Transformasi Pelayanan Pertanahan untuk Menjawab Tuntutan Masyarakat Masa Kini
Menteri Agraria dan Tata Ruang/Kepala Badan Pertanahan Nasional (ATR/BPN), Nusron Wahid, menekankan pentingnya transformasi pelayanan publik di bidang pertanahan agar sesuai dengan karakter masyarakat masa kini, terutama generasi muda. Menurutnya, generasi muda menginginkan layanan yang cepat, transparan, dan memiliki integritas tinggi.

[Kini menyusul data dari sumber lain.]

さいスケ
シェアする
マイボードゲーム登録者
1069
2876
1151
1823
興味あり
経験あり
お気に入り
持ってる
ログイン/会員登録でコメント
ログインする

“Generasi muda tidak ingin lagi berhadapan dengan proses yang rumit atau tidak jelas. Mereka menginginkan semua layanan yang jelas, terukur, dan sesuai aturan. Jika tidak sesuai, mereka akan langsung menyampaikan keluhan melalui media sosial. Itu akan menjadi kecenderungan dalam lima tahun mendatang, dimana generasi tersebut menjadi mayoritas pemohon dalam proses pertanahan. Untuk itu kita perlu juga melakukan transformasi,” ujar Menteri Nusron dalam arahannya kepada jajaran Kantor Wilayah BPN dan Kantor Pertanahan se-Karesidenan Pati, di Kudus, Jawa Tengah, Kamis (07/11/2025).
Perubahan Perilaku Masyarakat dan Penyesuaian Sistem Pelayanan
Perubahan perilaku masyarakat harus diimbangi dengan pembaruan sistem pelayanan di lingkungan Kementerian ATR/BPN. Layanan pertanahan perlu beradaptasi dengan tuntutan zaman melalui percepatan proses, kemudahan akses, dan kepastian hasil. Transformasi layanan akan dilakukan secara menyeluruh.
Menurut Nusron, langkah awal yang dilakukan adalah penyederhanaan proses bisnis agar masyarakat dapat mengurus seluruh kebutuhan dalam satu jalur terpadu. Langkah ini memerlukan dukungan teknologi informasi yang kuat untuk menjamin kecepatan, efisiensi, dan keamanan data.
Kualitas Sumber Daya Manusia sebagai Kunci Sukses
Proses transformasi juga bergantung pada kualitas sumber daya manusia (SDM). Kualitas SDM menjadi kunci untuk mewujudkan pelayanan publik yang modern dan berintegritas. Oleh karena itu, Menteri Nusron menekankan kepada jajarannya bahwa ASN di lingkungan Kementerian ATR/BPN harus memiliki kapasitas, kapabilitas, dan integritas tinggi agar mampu menyesuaikan diri dengan tantangan baru.
“Transformasi pelayanan bukan sekadar perubahan sistem, tetapi perubahan cara berpikir. Kita layani masyarakat dengan cara yang sesuai dengan semangat zaman,” tutup Menteri ATR/Kepala BPN.
Penyelenggaraan Sesi Pengarahan
Sesi pengarahan bagi jajaran di Provinsi Jawa Tengah ini dimoderatori oleh Kepala Biro Hubungan Masyarakat (Humas) dan Protokol, Shamy Ardian. Turut menyampaikan laporan kinerja kepada Menteri Nusron, Kepala Kantor Wilayah BPN Provinsi Jawa Tengah, Lampri.